After a time he ambled over, picked up a wooden frame with screen on one side, shuffled it a bit, and picked out a large looking tooth.


“Think maybe that’s a white shark?” He looks at me as if I might know. I shook my head and watched his right hand scramble the stones and one by one he found some one half inch ebony colored teeth.
“Shark’s teeth, plenty of them, here you want some?”


“Sure,” I said, holding out my palm and he quickly filled it with a dozen more.
“My name’s Jimmy Holden, what’s yours?”


“McCabe. How often do you come down here?”


“Oh, I walk up and down the creek after a big storm, been coming here for six months. Every Saturday. Started here at 7:30 in the morning, I’m getting kind of hungry, what time is it?”


“Oh, about 3:30, I guess.”
“Really. Well I think I’ll pick up my shovel and get on back. Good meeting ya. Whad you say your name was again?”

McCabe. A family name out of Duluth Minnesota. Crew and captains on the freighters of the Great Lakes. Only one captain in our family went down with his ship in a storm. Charles, in the early 1900s. Aunt Marg who remembers him when she was a little girl told me, “He shouldn’t have been out there, last trip before winter. November. Really cold, big winds. They’ve never found the ship or the crew, iced over too fast.” I have a very old photo of Charles, a great bunch of a man, shaggy beard, sea captain’s hat, a walking cane, a dog sits nearby. That’s about it, a seafaring man, he and his ship, at the bottom of Lake Superior. That’s all I know of my ancestor. The Edmund Fitzgerald, a great ore carrier, went down several decades ago, a popular folk song tells of that storm, the sinking. But all those hundred of ships, they remain hidden in the cold dark deep.


Plentiful cotton and tobacco now cover the land along the banks of the Green Mill Run and the Tar River.
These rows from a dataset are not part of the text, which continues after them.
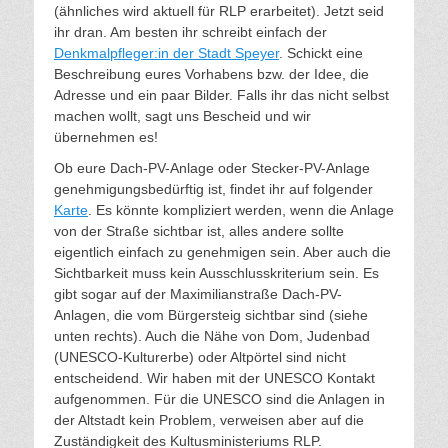
(ähnliches wird aktuell für RLP erarbeitet). Jetzt seid
ihr dran. Am besten ihr schreibt einfach der
Denkmalpfleger:in der Stadt Speyer
. Schickt eine
Beschreibung eures Vorhabens bzw. der Idee, die
Adresse und ein paar Bilder. Falls ihr das nicht selbst
machen wollt, sagt uns Bescheid und wir
übernehmen es!
Ob eure Dach-PV-Anlage oder Stecker-PV-Anlage
genehmigungsbedürftig ist, findet ihr auf folgender
Karte
. Es könnte kompliziert werden, wenn die Anlage
von der Straße sichtbar ist, alles andere sollte
eigentlich einfach zu genehmigen sein. Aber auch die
Sichtbarkeit muss kein Ausschlusskriterium sein. Es
gibt sogar auf der Maximilianstraße Dach-PV-
Anlagen, die vom Bürgersteig sichtbar sind (siehe
unten rechts). Auch die Nähe von Dom, Judenbad
(UNESCO-Kulturerbe) oder Altpörtel sind nicht
entscheidend. Wir haben mit der UNESCO Kontakt
aufgenommen. Für die UNESCO sind die Anlagen in
der Altstadt kein Problem, verweisen aber auf die
Zuständigkeit des Kultusministeriums RLP.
Sharks teeth, whale bones, femurs of tigers have been found along Green Mill Run, a 100 miles inland from Cape Hatteras. But a million years ago, for as far as you could see, water covered the earth.


As I write these words, a big storm is coming out of the west, already dumped three feet of snow on the Rockies. A big temperature drop is coming, thirty degrees in three hours, I just put on a sweatshirt. I can barely see my little sailboat, a hundred yards away, straining on her lines as whitecaps come tumbling down the creek.
The last storm, right after Thanksgiving Day, swept my kayak off the dock. I found her wedged under a dock, a half mile away. The highest tides bring the lowest ones too. Tomorrow I’ll walk along the ocean’s edge gleaning for what has been brought forth from the deep. Come summer, I’ll keep sailing, lakes, estuaries, and ocean. And I’ll feel this pull downward. As if that which has been covered over has a voice, a story or a poem about life at the bottom, rocked by currents, exposed by storm. Nothing is lost. And there is no forever.